In 1968 Douglas-Hamilton met Oria Rocco, a Kenyan-born photographer. They made a home in Manyara with their two infant daughters, two genet cats, a vulture and a tame mongoose. Among the Elephants, their account of an idyllic bush life, became a bestseller.

Iain with Virgo the elephant (Picture: Oria Douglas-Hamilton)
By the time the book was published in 1975, though, the big herds were falling victim to ivory poachers with semi-automatic weapons who had begun pouring into Manyara and other protected areas across Africa, killing elephants indiscriminately for their tusks in response to the growing demand for ivory. Douglas-Hamilton began counting elephant populations across the continent, charting their rapid demise. In 1980 he was made honorary chief warden of three national parks in Uganda, introducing air and ground patrols to fight the poachers. By 1989, his figures showed, more than half of Africa’s 1.3 million elephants had been lost in just a decade.

Douglas-Hamilton’s campaign to protect the African elephant moved from the bush to the boardroom – and the corridors of power. He and his fellow conservationists persuaded CITES (the UN Convention on International Trade in Endangered Species) to ban the trade in ivory in 1990, a story that the Douglas-Hamiltons told in their second book, “Battle for the Elephants”. The ban worked for a while, but in 2007, pressured by several southern African countries, CITES permitted a one-off sale of stockpiled ivory to China, where a new and growing middle class had acquired a taste for ivory. This triggered a devastating new wave of continent-wide ivory poaching.

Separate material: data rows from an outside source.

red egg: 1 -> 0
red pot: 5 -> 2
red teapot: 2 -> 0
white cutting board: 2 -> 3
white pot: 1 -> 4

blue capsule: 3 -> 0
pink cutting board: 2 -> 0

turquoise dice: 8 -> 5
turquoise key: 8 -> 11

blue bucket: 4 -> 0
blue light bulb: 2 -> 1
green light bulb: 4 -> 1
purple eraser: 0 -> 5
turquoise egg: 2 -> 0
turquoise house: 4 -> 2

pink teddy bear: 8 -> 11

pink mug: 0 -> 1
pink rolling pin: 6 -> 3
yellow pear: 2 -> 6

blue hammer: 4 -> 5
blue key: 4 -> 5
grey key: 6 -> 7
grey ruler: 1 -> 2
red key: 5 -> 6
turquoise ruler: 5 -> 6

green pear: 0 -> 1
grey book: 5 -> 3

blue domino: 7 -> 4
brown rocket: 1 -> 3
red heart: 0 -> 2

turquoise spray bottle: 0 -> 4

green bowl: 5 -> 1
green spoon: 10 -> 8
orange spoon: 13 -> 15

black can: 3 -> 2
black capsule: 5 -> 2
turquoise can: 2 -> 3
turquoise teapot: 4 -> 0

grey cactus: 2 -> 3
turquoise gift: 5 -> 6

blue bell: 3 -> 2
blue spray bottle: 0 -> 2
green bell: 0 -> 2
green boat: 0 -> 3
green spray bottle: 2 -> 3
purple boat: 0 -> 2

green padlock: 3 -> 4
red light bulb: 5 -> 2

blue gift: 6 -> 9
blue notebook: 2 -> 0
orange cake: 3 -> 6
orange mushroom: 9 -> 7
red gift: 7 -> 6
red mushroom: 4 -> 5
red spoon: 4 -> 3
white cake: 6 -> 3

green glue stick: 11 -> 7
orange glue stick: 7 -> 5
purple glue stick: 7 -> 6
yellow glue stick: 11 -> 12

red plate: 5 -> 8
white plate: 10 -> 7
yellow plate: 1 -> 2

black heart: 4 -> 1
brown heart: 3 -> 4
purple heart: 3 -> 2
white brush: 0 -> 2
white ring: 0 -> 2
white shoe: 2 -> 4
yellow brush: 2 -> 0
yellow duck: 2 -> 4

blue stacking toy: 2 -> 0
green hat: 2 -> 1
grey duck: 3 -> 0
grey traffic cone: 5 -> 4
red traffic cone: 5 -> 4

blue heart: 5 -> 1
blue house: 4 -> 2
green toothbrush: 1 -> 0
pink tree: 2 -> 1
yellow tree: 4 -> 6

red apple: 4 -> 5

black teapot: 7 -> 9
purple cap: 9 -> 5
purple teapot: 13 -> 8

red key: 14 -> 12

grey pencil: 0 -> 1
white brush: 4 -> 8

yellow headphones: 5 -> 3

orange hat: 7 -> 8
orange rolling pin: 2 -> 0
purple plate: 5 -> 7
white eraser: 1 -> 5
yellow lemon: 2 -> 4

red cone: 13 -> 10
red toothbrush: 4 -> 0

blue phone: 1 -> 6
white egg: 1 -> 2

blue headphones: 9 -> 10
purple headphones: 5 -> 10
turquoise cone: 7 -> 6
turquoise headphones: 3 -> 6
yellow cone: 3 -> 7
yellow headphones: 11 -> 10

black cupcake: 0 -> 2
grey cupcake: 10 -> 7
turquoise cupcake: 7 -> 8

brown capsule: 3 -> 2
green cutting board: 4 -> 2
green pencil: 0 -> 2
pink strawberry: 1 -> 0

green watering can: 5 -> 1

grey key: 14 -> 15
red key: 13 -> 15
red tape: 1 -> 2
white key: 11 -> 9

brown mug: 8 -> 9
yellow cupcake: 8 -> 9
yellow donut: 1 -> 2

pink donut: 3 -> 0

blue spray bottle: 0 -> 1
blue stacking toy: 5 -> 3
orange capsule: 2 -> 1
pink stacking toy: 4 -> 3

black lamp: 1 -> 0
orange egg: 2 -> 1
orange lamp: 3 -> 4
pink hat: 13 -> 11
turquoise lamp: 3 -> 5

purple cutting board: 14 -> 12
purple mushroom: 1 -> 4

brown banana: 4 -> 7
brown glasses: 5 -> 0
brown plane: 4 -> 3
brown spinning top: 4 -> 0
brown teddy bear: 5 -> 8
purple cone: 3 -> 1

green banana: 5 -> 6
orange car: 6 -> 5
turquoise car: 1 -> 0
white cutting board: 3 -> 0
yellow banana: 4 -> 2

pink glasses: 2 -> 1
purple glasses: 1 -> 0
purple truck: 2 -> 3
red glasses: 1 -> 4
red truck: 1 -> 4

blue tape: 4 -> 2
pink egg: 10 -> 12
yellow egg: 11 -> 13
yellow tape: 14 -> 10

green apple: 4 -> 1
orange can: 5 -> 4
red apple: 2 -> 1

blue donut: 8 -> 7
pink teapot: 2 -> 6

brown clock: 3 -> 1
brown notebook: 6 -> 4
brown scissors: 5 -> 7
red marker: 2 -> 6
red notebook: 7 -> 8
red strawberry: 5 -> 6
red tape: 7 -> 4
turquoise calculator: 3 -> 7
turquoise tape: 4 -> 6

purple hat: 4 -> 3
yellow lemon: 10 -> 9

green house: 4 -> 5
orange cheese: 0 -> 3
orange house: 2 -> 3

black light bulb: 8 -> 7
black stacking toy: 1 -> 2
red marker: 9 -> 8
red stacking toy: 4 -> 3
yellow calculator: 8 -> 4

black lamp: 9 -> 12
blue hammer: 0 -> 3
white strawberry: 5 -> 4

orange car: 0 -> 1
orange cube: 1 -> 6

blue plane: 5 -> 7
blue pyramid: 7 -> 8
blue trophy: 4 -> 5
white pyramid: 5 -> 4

Douglas-Hamilton, who campaigned fiercely against the sale, once again took a public stand. Working closely with Hillary Clinton, then the US secretary of state, he told the Senate foreign relations committee how organised criminal gangs were killing elephants. In partnership with WildAid, he introduced Yao Ming, the seven-and-a-half foot Chinese basketball star, to the wonder of elephants and the horror of the poaching. After a campaign across China with other ambassadors using the slogan “When the buying stops, the killing can too”, Yao presented a petition to the Chinese People’s Consultative Assembly to ban the trade. In 2018, China did just that.

Douglas-Hamilton’s research work continued throughout. In 1993, he launched Save the Elephants. Based in Kenya but working across Africa, the charity fused the talents of local naturalists with world-leading tech and research institutions, creating tools to analyse elephant-tracking data and use it to protect them from poachers, avoid conflict with farmers and create safe “corridors” through the bush.

Other than the five years he spent as a boarder at Gordonstoun, Douglas-Hamilton returned only intermittently to Scotland, mostly to climb the Cuillins or dance at the Skye Balls, based out of the family croft house on the Isle of Raasay. But Scotland never left him. In Kenya he wore his full ceremonial sword, plaid and kilt (with a flamboyant elephant belt buckle) to give away his daughters when they married. And each time he signed his name, it was “Iain”, with that extra “i” that showed how his true identity lay north of the border.

Douglas-Hamilton earned many awards for his work, and in 2015 he was appointed CBE. When he died, Prince William called him “A true hero in elephant conservation. His work changed the world!”

He is survived by his daughters, Saba and Dudu, his six grandchildren – Bundi, Selkie, Luna, Mayian, Cosimo and Luca – and his wife Oria.